Sebi’s public float plan to aid LIC IPO
The markets regulator on Friday proposed to reduce the size of large initial public offerings (IPOs), a move that would make it easier for state-run Life Insurance Corp. of India to comply with initial share sale rules.
In a consultation paper, the Securities and Exchange Board of India (Sebi) proposed that companies with a post-issue capital of above ₹10,000 crore will be required to initially sell only 5% of the company to the public.
The proposal, if implemented, may help the upcoming IPO of the country’s largest insurer LIC since the value of the shares on offer in the IPO by the insurance behemoth may be too high for investors to absorb. It may also take much longer for LIC to comply with the 25% minimum floatnorm since even a 5% sale would be larger than most share sales to the public in India. All listed companies are required to comply with the minimum public shareholding requirement of 25% within three years of their listing and those launching an IPO need to sell at least 10% of the shares outstanding in the IPO initially.
“The securities market, including the market for initial public offerings (IPOs), is dynamic and needs to keep pace with the evolving market conditions. At present, every firm needs to comply with the minimum offer to the public requirement of at least 10% of post-issue paid-up capital. This may be cumbersome for large issuers," said the Sebi discussion paper.
The markets regulator said large issuers already have investments by private equity or strategic investors who are classified as public shareholders post-listing and, therefore, mandating minimum 10% of post-issue market capitalization at the time of IPO leads to unnecessary dilution of holdings of existing shareholders and is a constraining factor for listing.
Sebi said that an analysis of the past large issuances indicates that approximately 24% of the issuers with a post-issue market capitalization of more than ₹4,000 crore have just met the minimum offer to public rule (10%) required for listing of securities. In cases where post-issue market value is more than ₹1 trillion, there is a possibility that the companies may find it difficult to comply with the minimum public shareholding (MPS) of 25% within three years of listing, the Sebi paper said.
Currently, if a company’s market cap is above ₹10,000 crore, it needs to sell at least 10% in its IPO. Sebi has proposed that in such cases the company can float an IPO for selling shares worth ₹1,000 crore plus 5% of its market cap exceeding ₹10,000 crore.
The regulator said that there may arise a need to provide additional time to large issuers to first comply with 10% MPS and subsequently with the 25% rule. Accordingly, Sebi has proposed that if the IPO size is between ₹10,000 crore and ₹1 trillion, the company may be required to meet the MPS of 10% within 18 months and 25% within three years from the date of listing.
If the market cap of the company is more than ₹1 trillion, the minimum public shareholding of 10% could be achieved in two years and 25% within five years from the date of listing.
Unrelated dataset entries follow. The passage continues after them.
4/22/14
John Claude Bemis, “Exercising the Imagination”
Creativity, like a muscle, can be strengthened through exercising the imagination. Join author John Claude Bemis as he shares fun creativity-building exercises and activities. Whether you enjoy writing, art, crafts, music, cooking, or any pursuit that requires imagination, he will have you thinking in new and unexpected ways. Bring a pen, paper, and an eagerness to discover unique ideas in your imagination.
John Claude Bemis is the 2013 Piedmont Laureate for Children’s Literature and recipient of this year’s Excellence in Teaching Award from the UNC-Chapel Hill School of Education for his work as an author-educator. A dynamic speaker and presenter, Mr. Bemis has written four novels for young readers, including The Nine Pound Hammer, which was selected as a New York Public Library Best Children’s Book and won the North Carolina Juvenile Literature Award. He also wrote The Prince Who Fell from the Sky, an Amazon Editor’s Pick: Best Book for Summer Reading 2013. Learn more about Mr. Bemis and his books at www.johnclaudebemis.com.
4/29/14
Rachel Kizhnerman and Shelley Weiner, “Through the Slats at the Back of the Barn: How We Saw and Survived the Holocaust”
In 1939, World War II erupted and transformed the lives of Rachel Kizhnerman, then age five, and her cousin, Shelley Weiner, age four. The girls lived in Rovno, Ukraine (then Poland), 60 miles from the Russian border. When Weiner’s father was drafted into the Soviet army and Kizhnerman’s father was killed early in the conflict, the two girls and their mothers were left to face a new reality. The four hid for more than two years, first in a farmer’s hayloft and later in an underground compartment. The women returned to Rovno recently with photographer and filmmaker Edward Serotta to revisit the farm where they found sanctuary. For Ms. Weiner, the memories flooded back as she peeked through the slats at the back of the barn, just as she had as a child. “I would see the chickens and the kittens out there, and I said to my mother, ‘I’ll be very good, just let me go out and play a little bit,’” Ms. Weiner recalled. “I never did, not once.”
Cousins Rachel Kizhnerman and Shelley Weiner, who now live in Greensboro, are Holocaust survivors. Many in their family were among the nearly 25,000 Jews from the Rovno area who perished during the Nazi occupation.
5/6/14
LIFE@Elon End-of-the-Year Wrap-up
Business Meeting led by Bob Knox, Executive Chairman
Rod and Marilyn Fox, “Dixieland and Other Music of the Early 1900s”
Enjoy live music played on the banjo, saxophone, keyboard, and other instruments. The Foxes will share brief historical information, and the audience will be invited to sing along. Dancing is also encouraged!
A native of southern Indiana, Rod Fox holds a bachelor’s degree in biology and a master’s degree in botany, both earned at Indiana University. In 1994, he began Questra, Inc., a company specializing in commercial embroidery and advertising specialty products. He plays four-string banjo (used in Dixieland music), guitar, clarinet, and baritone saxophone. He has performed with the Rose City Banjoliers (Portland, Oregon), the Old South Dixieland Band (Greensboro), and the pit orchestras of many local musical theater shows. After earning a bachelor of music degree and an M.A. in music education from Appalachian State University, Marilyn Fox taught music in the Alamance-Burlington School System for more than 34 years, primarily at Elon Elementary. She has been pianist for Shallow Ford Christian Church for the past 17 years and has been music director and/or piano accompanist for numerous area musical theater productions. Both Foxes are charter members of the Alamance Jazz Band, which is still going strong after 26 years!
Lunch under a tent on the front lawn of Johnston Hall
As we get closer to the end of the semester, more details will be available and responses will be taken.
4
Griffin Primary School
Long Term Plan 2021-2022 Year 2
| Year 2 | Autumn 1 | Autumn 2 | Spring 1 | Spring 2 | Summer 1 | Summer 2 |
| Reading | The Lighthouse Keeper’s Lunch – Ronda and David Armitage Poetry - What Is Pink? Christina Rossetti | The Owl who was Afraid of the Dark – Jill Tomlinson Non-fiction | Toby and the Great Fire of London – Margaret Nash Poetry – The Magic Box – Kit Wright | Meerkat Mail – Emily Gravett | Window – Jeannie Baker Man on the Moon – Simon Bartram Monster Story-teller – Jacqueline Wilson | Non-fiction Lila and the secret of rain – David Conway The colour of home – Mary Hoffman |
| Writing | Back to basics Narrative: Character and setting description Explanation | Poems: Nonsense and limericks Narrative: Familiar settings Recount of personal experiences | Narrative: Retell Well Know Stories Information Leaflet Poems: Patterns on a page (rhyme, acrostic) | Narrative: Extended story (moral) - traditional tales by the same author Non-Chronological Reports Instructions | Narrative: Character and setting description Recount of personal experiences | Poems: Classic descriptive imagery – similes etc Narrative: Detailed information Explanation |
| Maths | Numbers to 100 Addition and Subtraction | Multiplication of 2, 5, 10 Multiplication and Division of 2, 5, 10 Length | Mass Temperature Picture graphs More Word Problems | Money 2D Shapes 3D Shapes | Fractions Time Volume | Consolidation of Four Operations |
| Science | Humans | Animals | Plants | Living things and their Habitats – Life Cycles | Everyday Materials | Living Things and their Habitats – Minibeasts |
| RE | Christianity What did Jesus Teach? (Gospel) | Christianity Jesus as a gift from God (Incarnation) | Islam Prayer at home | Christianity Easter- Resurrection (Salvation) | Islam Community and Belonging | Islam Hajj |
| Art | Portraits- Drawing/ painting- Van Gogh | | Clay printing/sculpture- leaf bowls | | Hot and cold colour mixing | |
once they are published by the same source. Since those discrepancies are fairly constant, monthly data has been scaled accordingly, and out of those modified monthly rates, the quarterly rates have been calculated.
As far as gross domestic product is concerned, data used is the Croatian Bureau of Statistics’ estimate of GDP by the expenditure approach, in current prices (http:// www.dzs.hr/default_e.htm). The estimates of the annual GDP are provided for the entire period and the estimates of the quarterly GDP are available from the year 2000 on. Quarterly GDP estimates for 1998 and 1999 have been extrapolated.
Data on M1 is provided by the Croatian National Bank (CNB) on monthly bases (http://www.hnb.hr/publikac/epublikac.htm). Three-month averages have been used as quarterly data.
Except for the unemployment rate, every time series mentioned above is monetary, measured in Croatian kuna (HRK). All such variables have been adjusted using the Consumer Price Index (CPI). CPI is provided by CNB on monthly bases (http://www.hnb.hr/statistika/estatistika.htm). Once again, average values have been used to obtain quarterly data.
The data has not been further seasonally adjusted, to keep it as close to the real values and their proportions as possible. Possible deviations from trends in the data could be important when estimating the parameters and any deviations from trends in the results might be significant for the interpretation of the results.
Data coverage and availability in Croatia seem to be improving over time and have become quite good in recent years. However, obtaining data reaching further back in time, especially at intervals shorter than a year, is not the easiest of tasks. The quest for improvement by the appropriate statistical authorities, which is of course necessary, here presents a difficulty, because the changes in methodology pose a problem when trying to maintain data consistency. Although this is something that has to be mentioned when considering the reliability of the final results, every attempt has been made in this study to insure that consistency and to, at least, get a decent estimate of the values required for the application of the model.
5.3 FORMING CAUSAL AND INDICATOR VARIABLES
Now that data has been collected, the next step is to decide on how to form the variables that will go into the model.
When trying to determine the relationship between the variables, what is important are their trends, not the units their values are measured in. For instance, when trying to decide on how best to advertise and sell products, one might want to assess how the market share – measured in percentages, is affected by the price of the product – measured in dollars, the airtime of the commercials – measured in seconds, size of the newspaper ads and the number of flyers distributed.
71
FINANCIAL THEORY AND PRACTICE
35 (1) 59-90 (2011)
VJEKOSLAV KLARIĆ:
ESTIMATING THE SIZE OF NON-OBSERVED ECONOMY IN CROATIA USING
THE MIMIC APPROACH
Sebi has sought comments from interested parties till 7 December on the discussion paper.
If the proposal is accepted, Sebi has suggested that the minimum offer and the allotment to the public in terms of an offer document shall be at least 25% for each class of equity shares if the post-issue capital of the company is ₹1,600 crore. The offer size has to be at least 25% of equity or equivalent to the value of ₹400 crore if the post-issue capital of the company is more than ₹1,600 crore but less than ₹4,000 crore.